=== DATA SHOWN ===
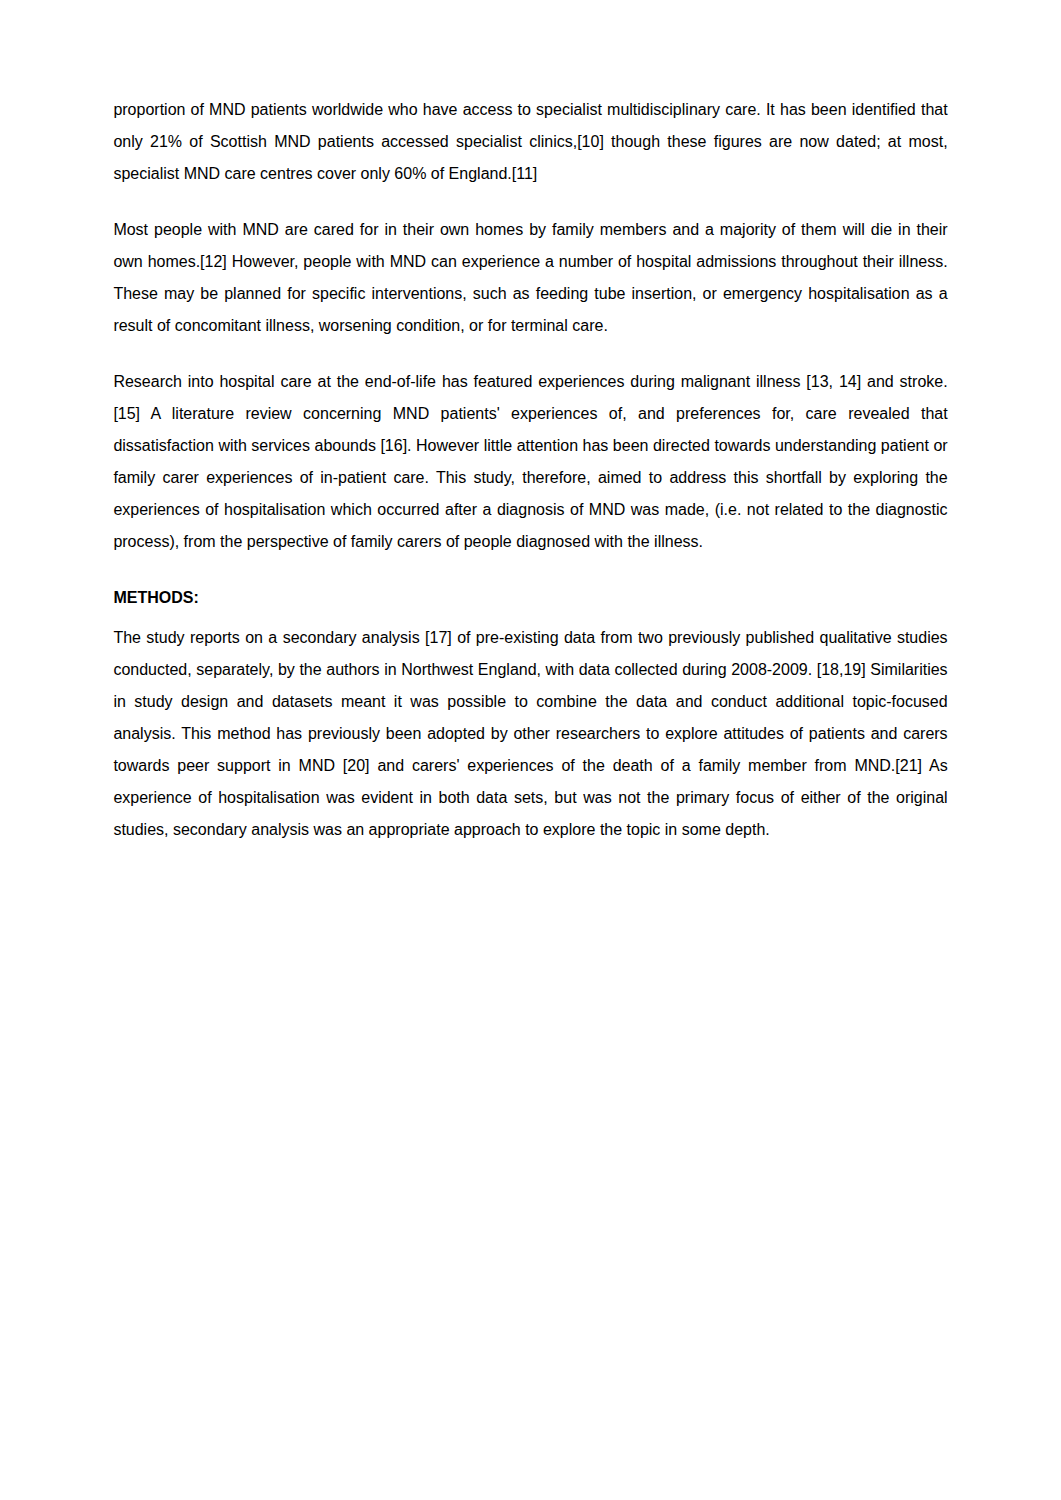proportion of MND patients worldwide who have access to specialist multidisciplinary care. It has been identified that only 21% of Scottish MND patients accessed specialist clinics,[10] though these figures are now dated; at most, specialist MND care centres cover only 60% of England.[11]
Most people with MND are cared for in their own homes by family members and a majority of them will die in their own homes.[12] However, people with MND can experience a number of hospital admissions throughout their illness. These may be planned for specific interventions, such as feeding tube insertion, or emergency hospitalisation as a result of concomitant illness, worsening condition, or for terminal care.
Research into hospital care at the end-of-life has featured experiences during malignant illness [13, 14] and stroke.[15] A literature review concerning MND patients' experiences of, and preferences for, care revealed that dissatisfaction with services abounds [16]. However little attention has been directed towards understanding patient or family carer experiences of in-patient care. This study, therefore, aimed to address this shortfall by exploring the experiences of hospitalisation which occurred after a diagnosis of MND was made, (i.e. not related to the diagnostic process), from the perspective of family carers of people diagnosed with the illness.
METHODS:
The study reports on a secondary analysis [17] of pre-existing data from two previously published qualitative studies conducted, separately, by the authors in Northwest England, with data collected during 2008-2009. [18,19] Similarities in study design and datasets meant it was possible to combine the data and conduct additional topic-focused analysis. This method has previously been adopted by other researchers to explore attitudes of patients and carers towards peer support in MND [20] and carers' experiences of the death of a family member from MND.[21] As experience of hospitalisation was evident in both data sets, but was not the primary focus of either of the original studies, secondary analysis was an appropriate approach to explore the topic in some depth.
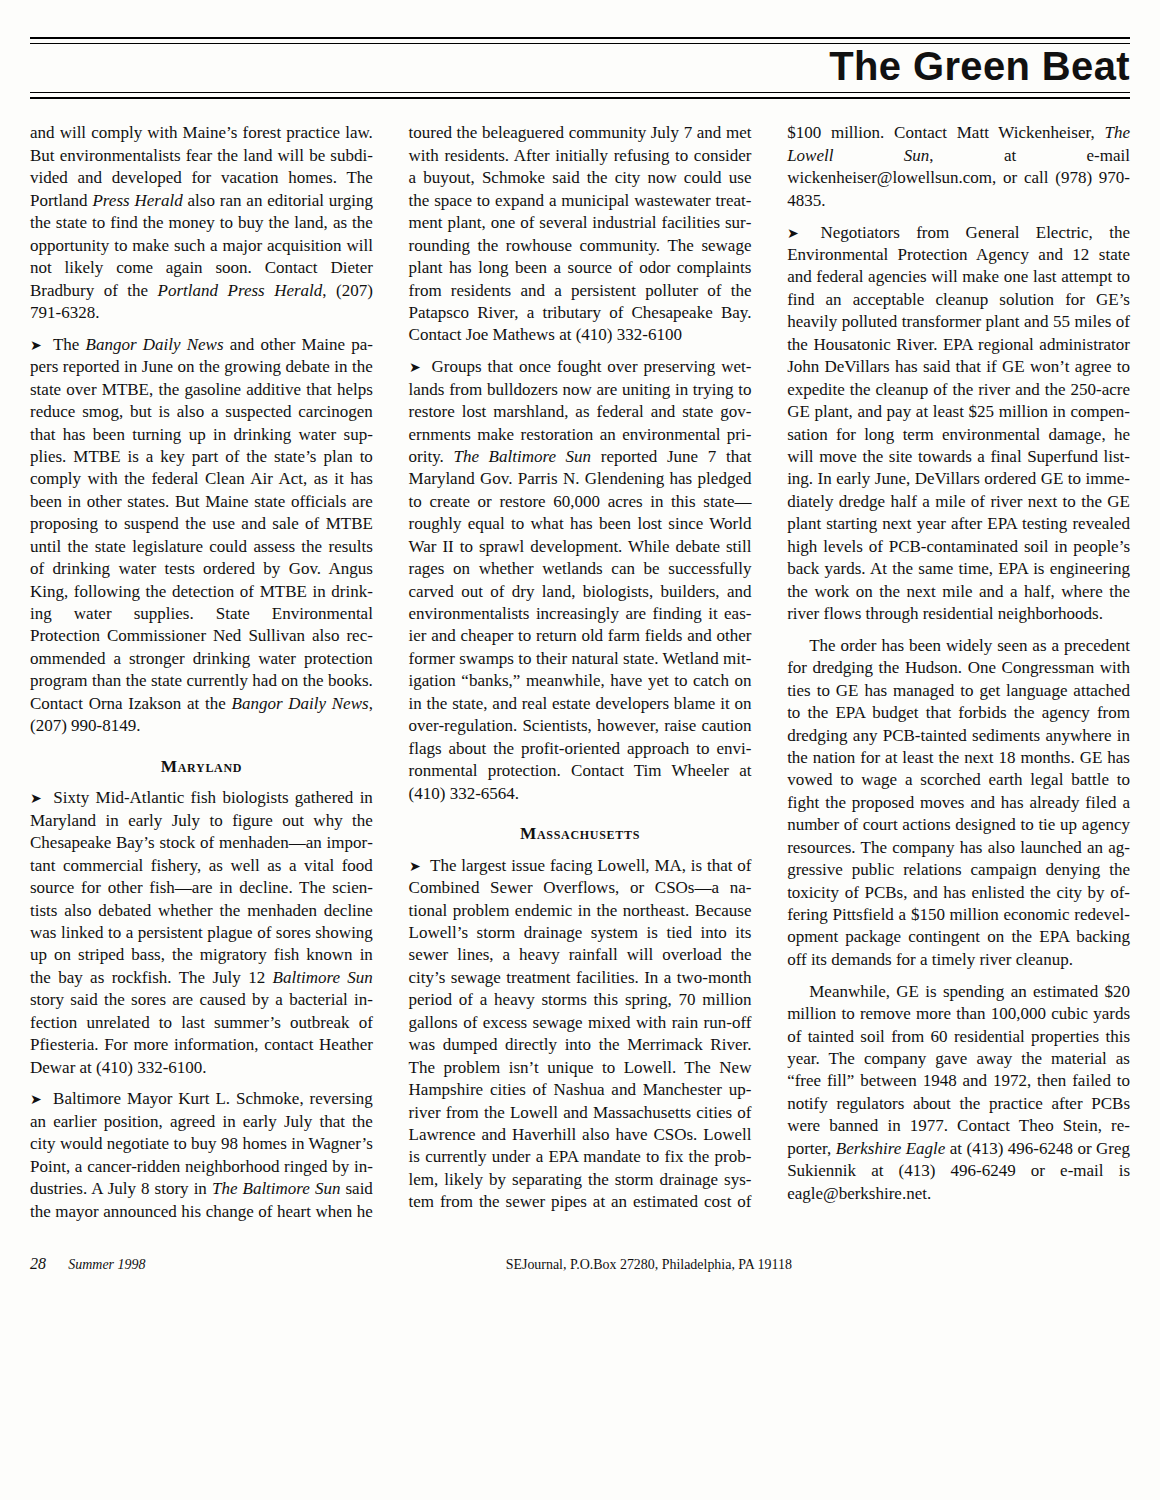The Green Beat
and will comply with Maine’s forest practice law. But environmentalists fear the land will be subdivided and developed for vacation homes. The Portland Press Herald also ran an editorial urging the state to find the money to buy the land, as the opportunity to make such a major acquisition will not likely come again soon. Contact Dieter Bradbury of the Portland Press Herald, (207) 791-6328.
➤ The Bangor Daily News and other Maine papers reported in June on the growing debate in the state over MTBE, the gasoline additive that helps reduce smog, but is also a suspected carcinogen that has been turning up in drinking water supplies. MTBE is a key part of the state’s plan to comply with the federal Clean Air Act, as it has been in other states. But Maine state officials are proposing to suspend the use and sale of MTBE until the state legislature could assess the results of drinking water tests ordered by Gov. Angus King, following the detection of MTBE in drinking water supplies. State Environmental Protection Commissioner Ned Sullivan also recommended a stronger drinking water protection program than the state currently had on the books. Contact Orna Izakson at the Bangor Daily News, (207) 990-8149.
Maryland
➤ Sixty Mid-Atlantic fish biologists gathered in Maryland in early July to figure out why the Chesapeake Bay’s stock of menhaden—an important commercial fishery, as well as a vital food source for other fish—are in decline. The scientists also debated whether the menhaden decline was linked to a persistent plague of sores showing up on striped bass, the migratory fish known in the bay as rockfish. The July 12 Baltimore Sun story said the sores are caused by a bacterial infection unrelated to last summer’s outbreak of Pfiesteria. For more information, contact Heather Dewar at (410) 332-6100.
➤ Baltimore Mayor Kurt L. Schmoke, reversing an earlier position, agreed in early July that the city would negotiate to buy 98 homes in Wagner’s Point, a cancer-ridden neighborhood ringed by industries. A July 8 story in The Baltimore Sun said the mayor announced his change of heart when he toured the beleaguered community July 7 and met with residents. After initially refusing to consider a buyout, Schmoke said the city now could use the space to expand a municipal wastewater treatment plant, one of several industrial facilities surrounding the rowhouse community. The sewage plant has long been a source of odor complaints from residents and a persistent polluter of the Patapsco River, a tributary of Chesapeake Bay. Contact Joe Mathews at (410) 332-6100
➤ Groups that once fought over preserving wetlands from bulldozers now are uniting in trying to restore lost marshland, as federal and state governments make restoration an environmental priority. The Baltimore Sun reported June 7 that Maryland Gov. Parris N. Glendening has pledged to create or restore 60,000 acres in this state—roughly equal to what has been lost since World War II to sprawl development. While debate still rages on whether wetlands can be successfully carved out of dry land, biologists, builders, and environmentalists increasingly are finding it easier and cheaper to return old farm fields and other former swamps to their natural state. Wetland mitigation “banks,” meanwhile, have yet to catch on in the state, and real estate developers blame it on over-regulation. Scientists, however, raise caution flags about the profit-oriented approach to environmental protection. Contact Tim Wheeler at (410) 332-6564.
Massachusetts
➤ The largest issue facing Lowell, MA, is that of Combined Sewer Overflows, or CSOs—a national problem endemic in the northeast. Because Lowell’s storm drainage system is tied into its sewer lines, a heavy rainfall will overload the city’s sewage treatment facilities. In a two-month period of a heavy storms this spring, 70 million gallons of excess sewage mixed with rain run-off was dumped directly into the Merrimack River. The problem isn’t unique to Lowell. The New Hampshire cities of Nashua and Manchester upriver from the Lowell and Massachusetts cities of Lawrence and Haverhill also have CSOs. Lowell is currently under a EPA mandate to fix the problem, likely by separating the storm drainage system from the sewer pipes at an estimated cost of $100 million. Contact Matt Wickenheiser, The Lowell Sun, at e-mail wickenheiser@lowellsun.com, or call (978) 970-4835.
➤ Negotiators from General Electric, the Environmental Protection Agency and 12 state and federal agencies will make one last attempt to find an acceptable cleanup solution for GE’s heavily polluted transformer plant and 55 miles of the Housatonic River. EPA regional administrator John DeVillars has said that if GE won’t agree to expedite the cleanup of the river and the 250-acre GE plant, and pay at least $25 million in compensation for long term environmental damage, he will move the site towards a final Superfund listing. In early June, DeVillars ordered GE to immediately dredge half a mile of river next to the GE plant starting next year after EPA testing revealed high levels of PCB-contaminated soil in people’s back yards. At the same time, EPA is engineering the work on the next mile and a half, where the river flows through residential neighborhoods.
The order has been widely seen as a precedent for dredging the Hudson. One Congressman with ties to GE has managed to get language attached to the EPA budget that forbids the agency from dredging any PCB-tainted sediments anywhere in the nation for at least the next 18 months. GE has vowed to wage a scorched earth legal battle to fight the proposed moves and has already filed a number of court actions designed to tie up agency resources. The company has also launched an aggressive public relations campaign denying the toxicity of PCBs, and has enlisted the city by offering Pittsfield a $150 million economic redevelopment package contingent on the EPA backing off its demands for a timely river cleanup.
Meanwhile, GE is spending an estimated $20 million to remove more than 100,000 cubic yards of tainted soil from 60 residential properties this year. The company gave away the material as “free fill” between 1948 and 1972, then failed to notify regulators about the practice after PCBs were banned in 1977. Contact Theo Stein, reporter, Berkshire Eagle at (413) 496-6248 or Greg Sukiennik at (413) 496-6249 or e-mail is eagle@berkshire.net.
28 Summer 1998 SEJournal, P.O.Box 27280, Philadelphia, PA 19118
===
[TASK GOAL]: Pictures are to be excluded; the records themselves are to be reproduced exactly.

[WRITTEN ANSWER]:
proportion of MND patients worldwide who have access to specialist multidisciplinary care. It has been identified that only 21% of Scottish MND patients accessed specialist clinics,[10] though these figures are now dated; at most, specialist MND care centres cover only 60% of England.[11]
Most people with MND are cared for in their own homes by family members and a majority of them will die in their own homes.[12] However, people with MND can experience a number of hospital admissions throughout their illness. These may be planned for specific interventions, such as feeding tube insertion, or emergency hospitalisation as a result of concomitant illness, worsening condition, or for terminal care.
Research into hospital care at the end-of-life has featured experiences during malignant illness [13, 14] and stroke.[15] A literature review concerning MND patients' experiences of, and preferences for, care revealed that dissatisfaction with services abounds [16]. However little attention has been directed towards understanding patient or family carer experiences of in-patient care. This study, therefore, aimed to address this shortfall by exploring the experiences of hospitalisation which occurred after a diagnosis of MND was made, (i.e. not related to the diagnostic process), from the perspective of family carers of people diagnosed with the illness.
METHODS:
The study reports on a secondary analysis [17] of pre-existing data from two previously published qualitative studies conducted, separately, by the authors in Northwest England, with data collected during 2008-2009. [18,19] Similarities in study design and datasets meant it was possible to combine the data and conduct additional topic-focused analysis. This method has previously been adopted by other researchers to explore attitudes of patients and carers towards peer support in MND [20] and carers' experiences of the death of a family member from MND.[21] As experience of hospitalisation was evident in both data sets, but was not the primary focus of either of the original studies, secondary analysis was an appropriate approach to explore the topic in some depth.
The Green Beat
and will comply with Maine’s forest practice law. But environmentalists fear the land will be subdivided and developed for vacation homes. The Portland Press Herald also ran an editorial urging the state to find the money to buy the land, as the opportunity to make such a major acquisition will not likely come again soon. Contact Dieter Bradbury of the Portland Press Herald, (207) 791-6328.
➤ The Bangor Daily News and other Maine papers reported in June on the growing debate in the state over MTBE, the gasoline additive that helps reduce smog, but is also a suspected carcinogen that has been turning up in drinking water supplies. MTBE is a key part of the state’s plan to comply with the federal Clean Air Act, as it has been in other states. But Maine state officials are proposing to suspend the use and sale of MTBE until the state legislature could assess the results of drinking water tests ordered by Gov. Angus King, following the detection of MTBE in drinking water supplies. State Environmental Protection Commissioner Ned Sullivan also recommended a stronger drinking water protection program than the state currently had on the books. Contact Orna Izakson at the Bangor Daily News, (207) 990-8149.
Maryland
➤ Sixty Mid-Atlantic fish biologists gathered in Maryland in early July to figure out why the Chesapeake Bay’s stock of menhaden—an important commercial fishery, as well as a vital food source for other fish—are in decline. The scientists also debated whether the menhaden decline was linked to a persistent plague of sores showing up on striped bass, the migratory fish known in the bay as rockfish. The July 12 Baltimore Sun story said the sores are caused by a bacterial infection unrelated to last summer’s outbreak of Pfiesteria. For more information, contact Heather Dewar at (410) 332-6100.
➤ Baltimore Mayor Kurt L. Schmoke, reversing an earlier position, agreed in early July that the city would negotiate to buy 98 homes in Wagner’s Point, a cancer-ridden neighborhood ringed by industries. A July 8 story in The Baltimore Sun said the mayor announced his change of heart when he toured the beleaguered community July 7 and met with residents. After initially refusing to consider a buyout, Schmoke said the city now could use the space to expand a municipal wastewater treatment plant, one of several industrial facilities surrounding the rowhouse community. The sewage plant has long been a source of odor complaints from residents and a persistent polluter of the Patapsco River, a tributary of Chesapeake Bay. Contact Joe Mathews at (410) 332-6100
➤ Groups that once fought over preserving wetlands from bulldozers now are uniting in trying to restore lost marshland, as federal and state governments make restoration an environmental priority. The Baltimore Sun reported June 7 that Maryland Gov. Parris N. Glendening has pledged to create or restore 60,000 acres in this state—roughly equal to what has been lost since World War II to sprawl development. While debate still rages on whether wetlands can be successfully carved out of dry land, biologists, builders, and environmentalists increasingly are finding it easier and cheaper to return old farm fields and other former swamps to their natural state. Wetland mitigation “banks,” meanwhile, have yet to catch on in the state, and real estate developers blame it on over-regulation. Scientists, however, raise caution flags about the profit-oriented approach to environmental protection. Contact Tim Wheeler at (410) 332-6564.
Massachusetts
➤ The largest issue facing Lowell, MA, is that of Combined Sewer Overflows, or CSOs—a national problem endemic in the northeast. Because Lowell’s storm drainage system is tied into its sewer lines, a heavy rainfall will overload the city’s sewage treatment facilities. In a two-month period of a heavy storms this spring, 70 million gallons of excess sewage mixed with rain run-off was dumped directly into the Merrimack River. The problem isn’t unique to Lowell. The New Hampshire cities of Nashua and Manchester upriver from the Lowell and Massachusetts cities of Lawrence and Haverhill also have CSOs. Lowell is currently under a EPA mandate to fix the problem, likely by separating the storm drainage system from the sewer pipes at an estimated cost of $100 million. Contact Matt Wickenheiser, The Lowell Sun, at e-mail wickenheiser@lowellsun.com, or call (978) 970-4835.
➤ Negotiators from General Electric, the Environmental Protection Agency and 12 state and federal agencies will make one last attempt to find an acceptable cleanup solution for GE’s heavily polluted transformer plant and 55 miles of the Housatonic River. EPA regional administrator John DeVillars has said that if GE won’t agree to expedite the cleanup of the river and the 250-acre GE plant, and pay at least $25 million in compensation for long term environmental damage, he will move the site towards a final Superfund listing. In early June, DeVillars ordered GE to immediately dredge half a mile of river next to the GE plant starting next year after EPA testing revealed high levels of PCB-contaminated soil in people’s back yards. At the same time, EPA is engineering the work on the next mile and a half, where the river flows through residential neighborhoods.
The order has been widely seen as a precedent for dredging the Hudson. One Congressman with ties to GE has managed to get language attached to the EPA budget that forbids the agency from dredging any PCB-tainted sediments anywhere in the nation for at least the next 18 months. GE has vowed to wage a scorched earth legal battle to fight the proposed moves and has already filed a number of court actions designed to tie up agency resources. The company has also launched an aggressive public relations campaign denying the toxicity of PCBs, and has enlisted the city by offering Pittsfield a $150 million economic redevelopment package contingent on the EPA backing off its demands for a timely river cleanup.
Meanwhile, GE is spending an estimated $20 million to remove more than 100,000 cubic yards of tainted soil from 60 residential properties this year. The company gave away the material as “free fill” between 1948 and 1972, then failed to notify regulators about the practice after PCBs were banned in 1977. Contact Theo Stein, reporter, Berkshire Eagle at (413) 496-6248 or Greg Sukiennik at (413) 496-6249 or e-mail is eagle@berkshire.net.
28 Summer 1998 SEJournal, P.O.Box 27280, Philadelphia, PA 19118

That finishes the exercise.